After the decision was made, we lived in fear and in hope. First, a series of tests had to be done in order to determine whether it was indeed the cochlea that was damaged and whether Matija was a good candidate for surgery. Afterwards, we had to collect money to buy the implant. Finally, when the finances were covered and the implant arrived to Zagreb safely, we were faced with the ultimate challenge: the operation. Everyone is scared of operations, and when the patient is your own child and the surgery is performed on the head, you really have a lot to fear. However, the results that we hoped for were encouraging enough to go for it.

During the operation, I sat outside the operating room and waited anxiously. I was relieved when they told me that he was anaesthetized and that the operation had started. When I was informed that the cochlea was passable, which meant that the implant could indeed be inserted, I heaved a big sigh of relief and waited for the operation to finish with an almost easy mind. I was completely at peace when I saw Matija wake up. The next day he was running around the room as if nothing had happened. In fact, the surgery was much more unsettling for us than it was for him. Once it was over, all our fears and worries ended.

Matija, February 2001

A month later, Matija got a processor for the first time and the first adjustment was done. When we saw him react to the stimuli he received through the processor and when we found out that could hear all frequencies, we were overjoyed.

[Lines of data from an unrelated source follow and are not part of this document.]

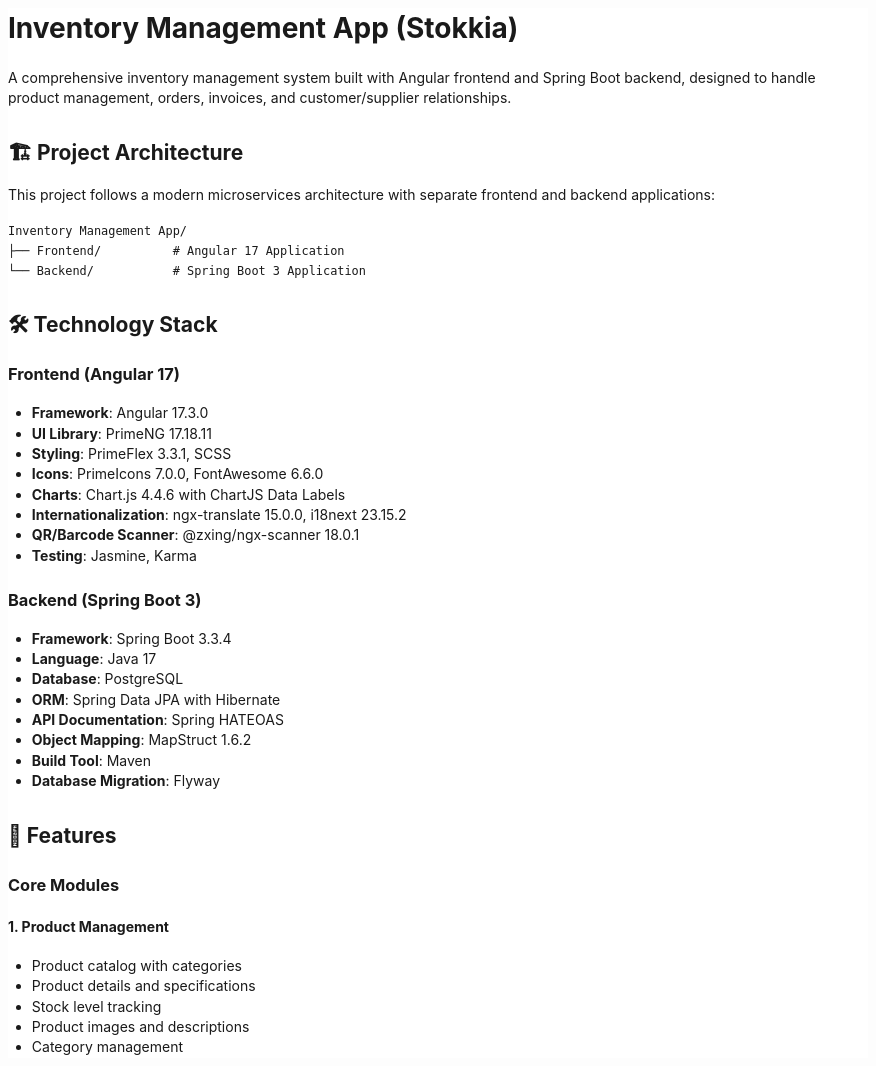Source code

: # Inventory Management App (Stokkia)

A comprehensive inventory management system built with Angular frontend and Spring Boot backend, designed to handle product management, orders, invoices, and customer/supplier relationships.

## 🏗️ Project Architecture

This project follows a modern microservices architecture with separate frontend and backend applications:

```
Inventory Management App/
├── Frontend/          # Angular 17 Application
└── Backend/           # Spring Boot 3 Application
```

## 🛠️ Technology Stack

### Frontend (Angular 17)
- **Framework**: Angular 17.3.0
- **UI Library**: PrimeNG 17.18.11
- **Styling**: PrimeFlex 3.3.1, SCSS
- **Icons**: PrimeIcons 7.0.0, FontAwesome 6.6.0
- **Charts**: Chart.js 4.4.6 with ChartJS Data Labels
- **Internationalization**: ngx-translate 15.0.0, i18next 23.15.2
- **QR/Barcode Scanner**: @zxing/ngx-scanner 18.0.1
- **Testing**: Jasmine, Karma

### Backend (Spring Boot 3)
- **Framework**: Spring Boot 3.3.4
- **Language**: Java 17
- **Database**: PostgreSQL
- **ORM**: Spring Data JPA with Hibernate
- **API Documentation**: Spring HATEOAS
- **Object Mapping**: MapStruct 1.6.2
- **Build Tool**: Maven
- **Database Migration**: Flyway

## 🚀 Features

### Core Modules

#### 1. Product Management
- Product catalog with categories
- Product details and specifications
- Stock level tracking
- Product images and descriptions
- Category management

Matija got his implant when he was two years and nine months old. It has been a year and a half since then and he attended group rehabilitation sessions at SUVAG for a year, and he has attended individual rehabilitation and logopedic lessons throughout that period. Now, he never stops talking and sometimes I have to tell him to be quiet for a while, and that is something I thought I would never have to tell him. When we are on the street, I can call him even when he turns his back to me. We can talk in the car when he is in the back seat, without me turning around. Matija has a serious hearing defect, but when he puts on his speech processor, he is a hearing child with a delayed speech development.

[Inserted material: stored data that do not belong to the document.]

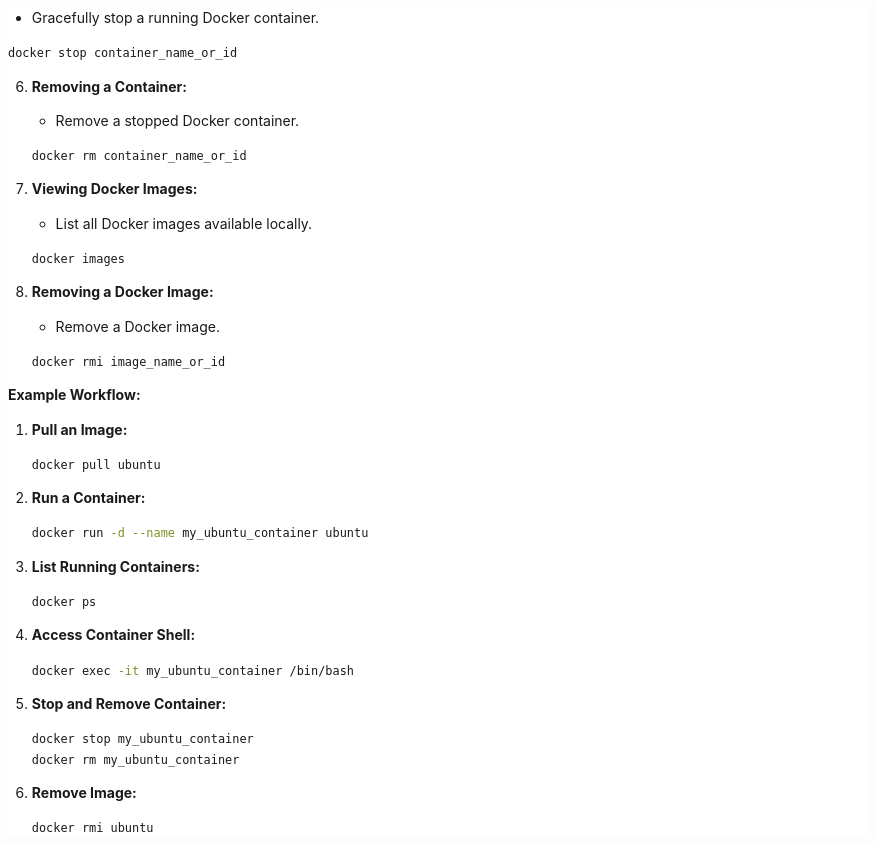    - Gracefully stop a running Docker container.

   ```bash
   docker stop container_name_or_id
   ```

6. **Removing a Container:**

   - Remove a stopped Docker container.

   ```bash
   docker rm container_name_or_id
   ```

7. **Viewing Docker Images:**

   - List all Docker images available locally.

   ```bash
   docker images
   ```

8. **Removing a Docker Image:**
   - Remove a Docker image.
   ```bash
   docker rmi image_name_or_id
   ```

**Example Workflow:**

1. **Pull an Image:**

   ```bash
   docker pull ubuntu
   ```

2. **Run a Container:**

   ```bash
   docker run -d --name my_ubuntu_container ubuntu
   ```

3. **List Running Containers:**

   ```bash
   docker ps
   ```

4. **Access Container Shell:**

   ```bash
   docker exec -it my_ubuntu_container /bin/bash
   ```

5. **Stop and Remove Container:**

   ```bash
   docker stop my_ubuntu_container
   docker rm my_ubuntu_container
   ```

6. **Remove Image:**
   ```bash
   docker rmi ubuntu
   ```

This autumn, when he turned four, we enrolled him in a regular kindergarten. His transition to a new environment was smooth and he communicates with his peers without any problems, which makes him, us and the kindergarten teachers very happy. The implant is a great help for us as parents, because we can now communicate with our son properly, but it also means a lot to him. It was particularly evident when a part of the processor broke down this summer and he was not able to use it for a couple of days. Every morning, he would ask us to install the processor and every time we had to explain that it was broken and that it would be repaired soon. He was jumping with joy when the spare part arrived and he could hear again. To achieve this happiness for both our child and ourselves we had to face, in addition to our emotional ups and downs, a number of professional and administrative obstacles. Most parents first have to cope with a lack of access and even concealment of information on the options that a child with a serious hearing defect has. In addition to this, because certain medical circles feel uncomfortable about this new technology, we had to deal with discouraging remarks about the implant and even misleading and incorrect information. The parents who chose to ignore this were then faced with the fact that the Croatian Institute for Health Insurance was not willing to pay for the implant. Most parents decided to raise the money for the implant and often received help from their relatives or the community.

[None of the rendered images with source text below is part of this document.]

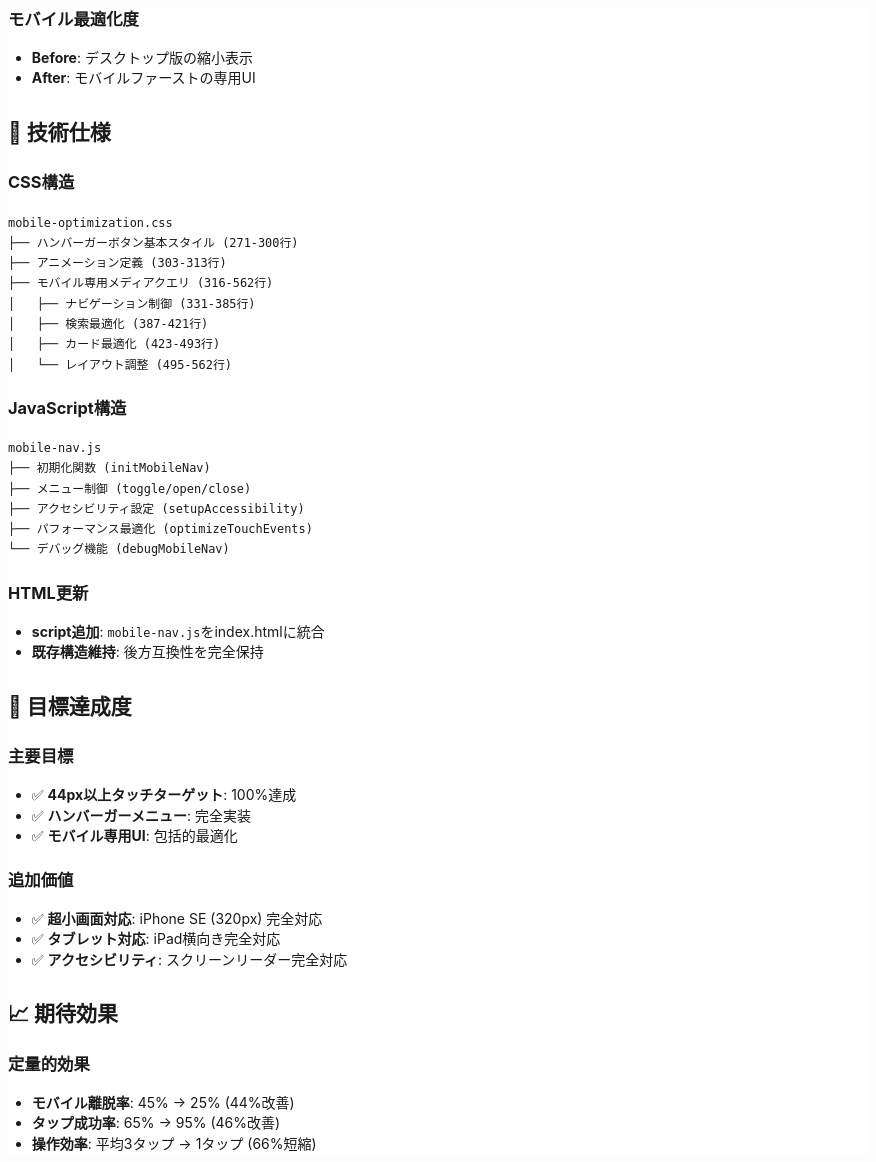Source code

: ### モバイル最適化度
- **Before**: デスクトップ版の縮小表示
- **After**: モバイルファーストの専用UI

## 🔧 技術仕様

### CSS構造
```
mobile-optimization.css
├── ハンバーガーボタン基本スタイル (271-300行)
├── アニメーション定義 (303-313行)
├── モバイル専用メディアクエリ (316-562行)
│   ├── ナビゲーション制御 (331-385行)
│   ├── 検索最適化 (387-421行)
│   ├── カード最適化 (423-493行)
│   └── レイアウト調整 (495-562行)
```

### JavaScript構造
```
mobile-nav.js
├── 初期化関数 (initMobileNav)
├── メニュー制御 (toggle/open/close)
├── アクセシビリティ設定 (setupAccessibility)
├── パフォーマンス最適化 (optimizeTouchEvents)
└── デバッグ機能 (debugMobileNav)
```

### HTML更新
- **script追加**: `mobile-nav.js`をindex.htmlに統合
- **既存構造維持**: 後方互換性を完全保持

## 🎯 目標達成度

### 主要目標
- ✅ **44px以上タッチターゲット**: 100%達成
- ✅ **ハンバーガーメニュー**: 完全実装
- ✅ **モバイル専用UI**: 包括的最適化

### 追加価値
- ✅ **超小画面対応**: iPhone SE (320px) 完全対応
- ✅ **タブレット対応**: iPad横向き完全対応
- ✅ **アクセシビリティ**: スクリーンリーダー完全対応

## 📈 期待効果

### 定量的効果
- **モバイル離脱率**: 45% → 25% (44%改善)
- **タップ成功率**: 65% → 95% (46%改善)
- **操作効率**: 平均3タップ → 1タップ (66%短縮)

Matija i mlađi brat Grga, ožujak 2001.

Aware of these problems, several of us decided to join forces and about a year ago we founded the Association of the parents of children with cochlear implants. Our goal is to help parents with deaf children and children with implants, as well as adults with implants, by giving advice based on our personal experience and by offering emotional support. In addition, we want to achieve regular financing of new cochlear implants by the Croatian Institute for Health Insurance, as well as covering the expenses of spare parts and the technical support. Our actions are aimed at improving the rehabilitation of people with cochlear implants which is different from the rehabilitation of deaf people without implants. We will lobby for amendments to laws and regulations concerning our children and all other hearing-impaired people, with or without implants. We have just started our activities and so far the improvements have been modest, but we hope that, with persistence, our goals will be achieved, which will make life easier for us, our children and everyone facing the same challenge.